Improving Deep Learning Models for Pediatric Low-Grade Glioma Tumors Molecular Subtype Identification Using 3D Probability Distributions of Tumor Location

Background and Purpose: Pediatric low-grade glioma (pLGG) is the most common type of brain tumor in children, and identification of molecular markers for pLGG is crucial for successful treatment planning. Convolutional Neural Network (CNN) models for pLGG subtype identification rely on tumor segmentation. We hypothesize tumor segmentations are suboptimal and thus, we propose to augment the CNN models using tumor location probability in MRI data. Materials and Methods: Our REB-approved retrospective study included MRI Fluid-Attenuated Inversion Recovery (FLAIR) sequences of 143 BRAF fused and 71 BRAF V600E mutated tumors.
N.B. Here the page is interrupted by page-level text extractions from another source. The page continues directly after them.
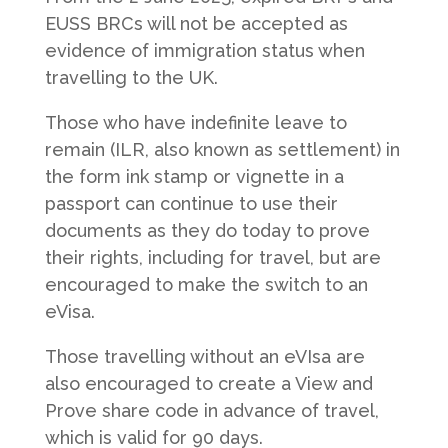
EUSS BRCs will not be accepted as
evidence of immigration status when
travelling to the UK.
Those who have indefinite leave to
remain (ILR, also known as settlement) in
the form ink stamp or vignette in a
passport can continue to use their
documents as they do today to prove
their rights, including for travel, but are
encouraged to make the switch to an
eVisa.
Those travelling without an eVIsa are
also encouraged to create a View and
Prove share code in advance of travel,
which is valid for 90 days.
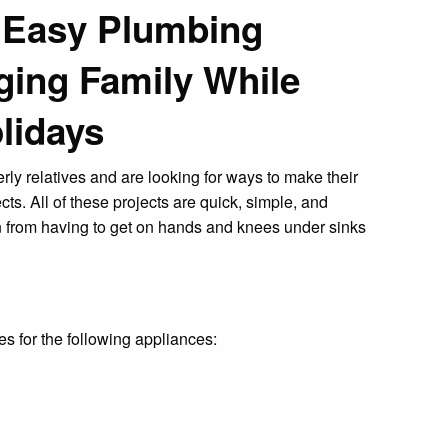
: Easy Plumbing
Aging Family While
olidays
rly relatives and are looking for ways to make their
cts. All of these projects are quick, simple, and
 from having to get on hands and knees under sinks
s for the following appliances:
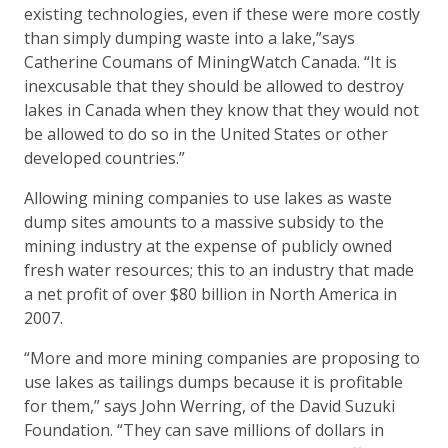
existing technologies, even if these were more costly
than simply dumping waste into a lake,”says
Catherine Coumans of MiningWatch Canada. “It is
inexcusable that they should be allowed to destroy
lakes in Canada when they know that they would not
be allowed to do so in the United States or other
developed countries.”
Allowing mining companies to use lakes as waste
dump sites amounts to a massive subsidy to the
mining industry at the expense of publicly owned
fresh water resources; this to an industry that made
a net profit of over $80 billion in North America in
2007.
“More and more mining companies are proposing to
use lakes as tailings dumps because it is profitable
for them,” says John Werring, of the David Suzuki
Foundation. “They can save millions of dollars in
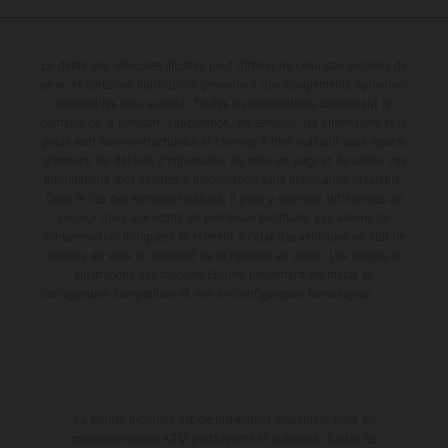
Le détail des véhicules illustrés peut différer de celui des modèles de
série, et certaines illustrations présentent des équipements optionnels
disponibles avec surcoût. Toutes les informations concernant le
contenu de la livraison, l'apparence, les services, les dimensions et le
poids sont non-contractuelles et fournies à titre indicatif sous réserve
d'erreurs, de défauts d'impression, de mise en page et de saisie; ces
informations sont sujettes à modification sans notification préalable.
Dans le cas des surfaces revêtues, il peut y avoir des différences de
couleur dues aux écarts de processus habituels. Les valeurs de
consommation indiquées se réfèrent à l'état des véhicules en état de
marche en série au moment de la livraison en usine. Les images et
illustrations des modèles Enduro présentent les motos en
configuration compétition et non en configuration homologuée.
La remise indiquée est exclusivement disponible chez les
concessionnaires KTM participants et autorisés. Toutes les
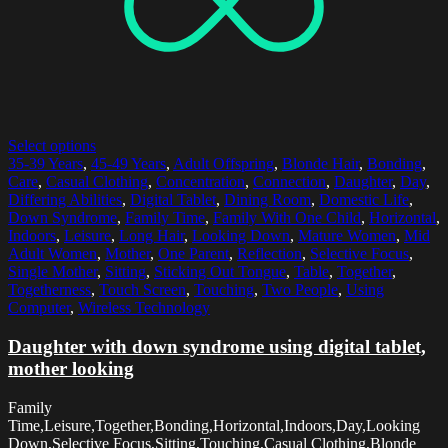
Select options
35-39 Years
,
45-49 Years
,
Adult Offspring
,
Blonde Hair
,
Bonding
,
Care
,
Casual Clothing
,
Concentration
,
Connection
,
Daughter
,
Day
,
Differing Abilities
,
Digital Tablet
,
Dining Room
,
Domestic Life
,
Down Syndrome
,
Family Time
,
Family With One Child
,
Horizontal
,
Indoors
,
Leisure
,
Long Hair
,
Looking Down
,
Mature Women
,
Mid
Adult Women
,
Mother
,
One Parent
,
Reflection
,
Selective Focus
,
Single Mother
,
Sitting
,
Sticking Out Tongue
,
Table
,
Together
,
Togetherness
,
Touch Screen
,
Touching
,
Two People
,
Using
Computer
,
Wireless Technology
Daughter with down syndrome using digital tablet,
mother looking
Family
Time,Leisure,Together,Bonding,Horizontal,Indoors,Day,Looking
Down,Selective Focus,Sitting,Touching,Casual Clothing,Blonde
Tumor segmentations (regions of interest (ROIs)) were provided by a pediatric neuroradiology fellow and verified by a senior pediatric neuroradiologist. In each experiment, we randomly split the data into development and test with an 80/20 ratio. We combined the 3D binary ROI masks for each class in the development dataset to derive the probability density functions (PDF) of tumor location, and developed three pipelines: location-based, CNN-based, and hybrid. Results: We repeated the experiment with different model initializations and data splits 100 times and calculated the Area Under Receiver Operating Characteristic Curve (AUC). The location-based classifier achieved an AUC of 77.90, 95% confidence interval (CI) (76.76, 79.03). CNN-based classifiers achieved AUC of 86.11, CI (84.96, 87.25), while the tumor-location-guided CNNs outperformed the formers with an average AUC of 88.64 CI (87.57, 89.72), which was statistically significant (Student's t-test p-value 0.0018). Conclusion: We achieved statistically significant improvements by incorporating tumor location into the CNN models. Our results suggest that manually segmented ROIs may not be optimal.